Pünktlich zu einem weiteren meiner Highlights kam sogar mal die Sonne raus!

Dann endlich: Die Antwoord! Beim Rock'n Heim waren sie, bzw. Ninja, komplett aggressiv und tough gewesen. Ich dachte, naja, das ist halt deren Image und gehört zur Show. Umso überraschter war ich, als er dieses Mal zärtlich zu Yo-Landi war, gelacht und von einem Ohr zum anderen gestrahlt hat. Also doch ehrliche Stimmungssache :D

Kreativität gegen Kälte... Auch gern gesehen: mit Gaffa Tape um den Körper geklebte Rettungsdecken...

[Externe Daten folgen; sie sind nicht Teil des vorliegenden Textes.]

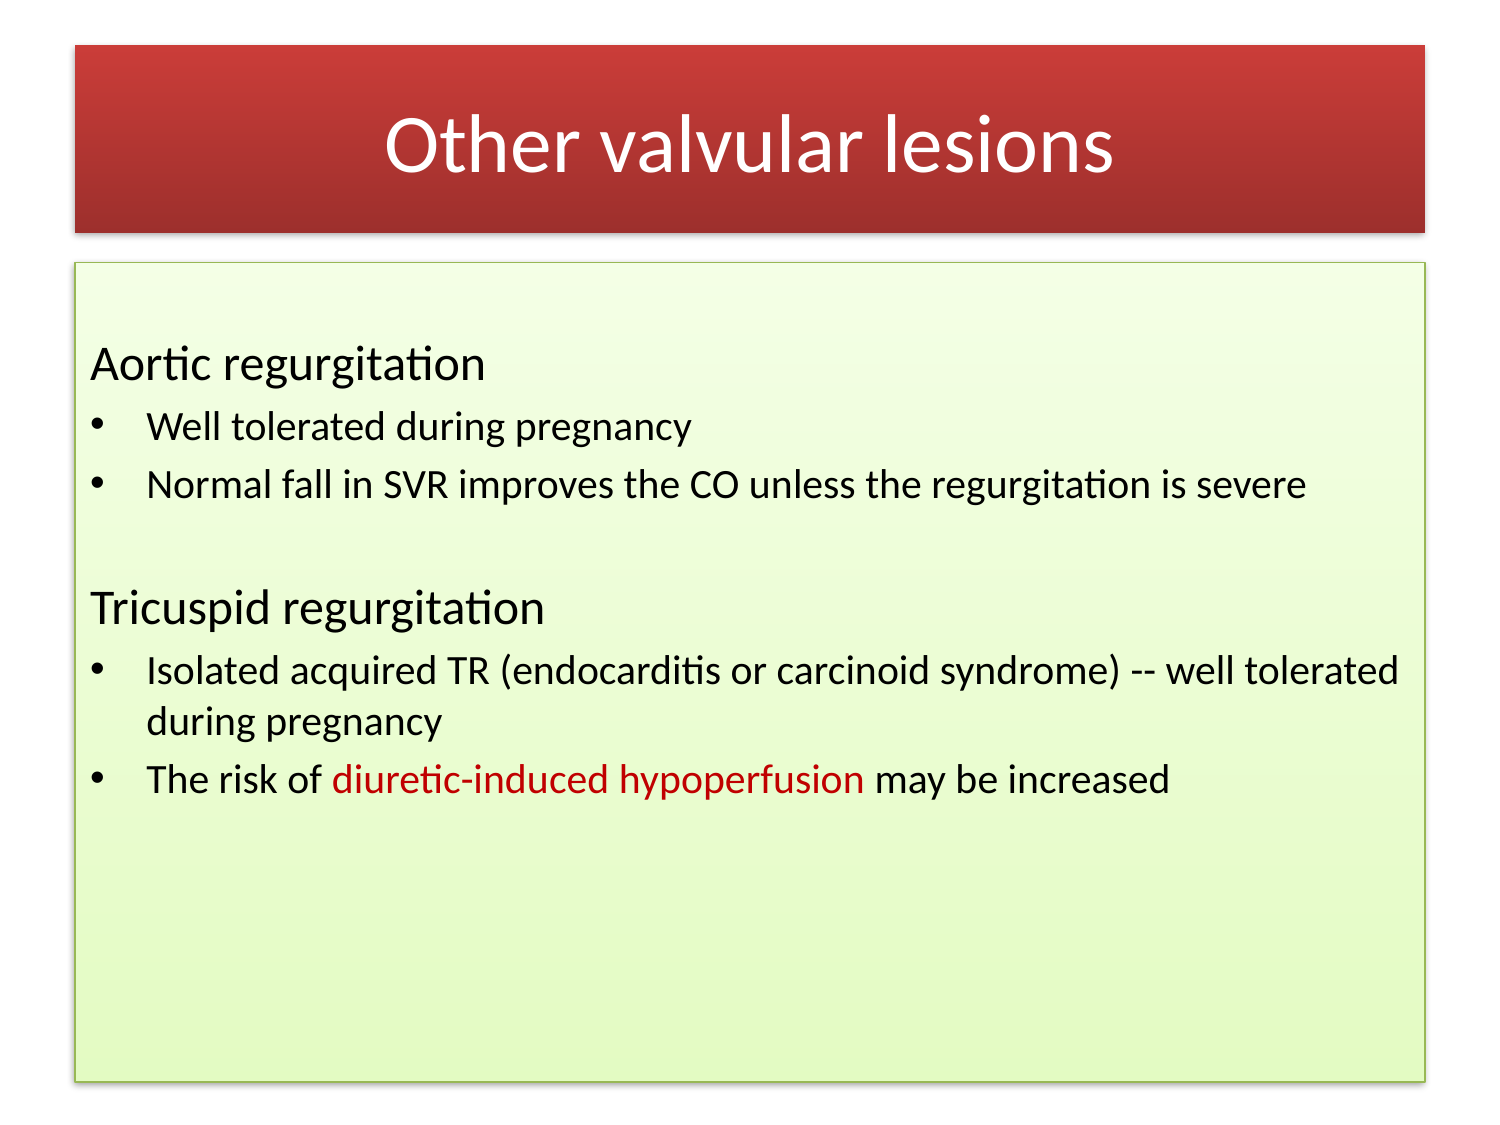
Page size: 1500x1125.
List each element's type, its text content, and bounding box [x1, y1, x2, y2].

list Aortic regurgitation Well tolerated during pregnancy Normal fall in SVR improves the CO unless the regurgitation is severe Tricuspid regurgitation Isolated acquired TR (endocarditis or carcinoid syndrome) -- well tolerated during pregnancy The risk of diuretic-induced hypoperfusion may be increased [74, 262, 1426, 1083]
title Other valvular lesions [75, 45, 1425, 233]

Bezüglich des angekündigten geheimen Headliners wurde schon am Vortag gemunkelt, dass es K.I.Z seien und so war es dann auch. Die meisten haben sich schrecklich gefreut, nur ich bin halt leider nicht so ein Hip Hop Fan. Aber inhaltlich sind die Jungs schon ziemlich toll.

Süß halt...

Abschlusskonzert war für uns Marteria. Hübscher Rapper, aber bei mir war die Luft raus. Sind dann zu seiner Musik langsam und mit letzter Kraft zum Auto gehumpelt. Ist immer ein recht emotionaler Moment, der Weg zum Auto am Ende eines Festivals. Schön war's! Aber jetzt braucht's erst mal Schlaf. Viel Schlaf.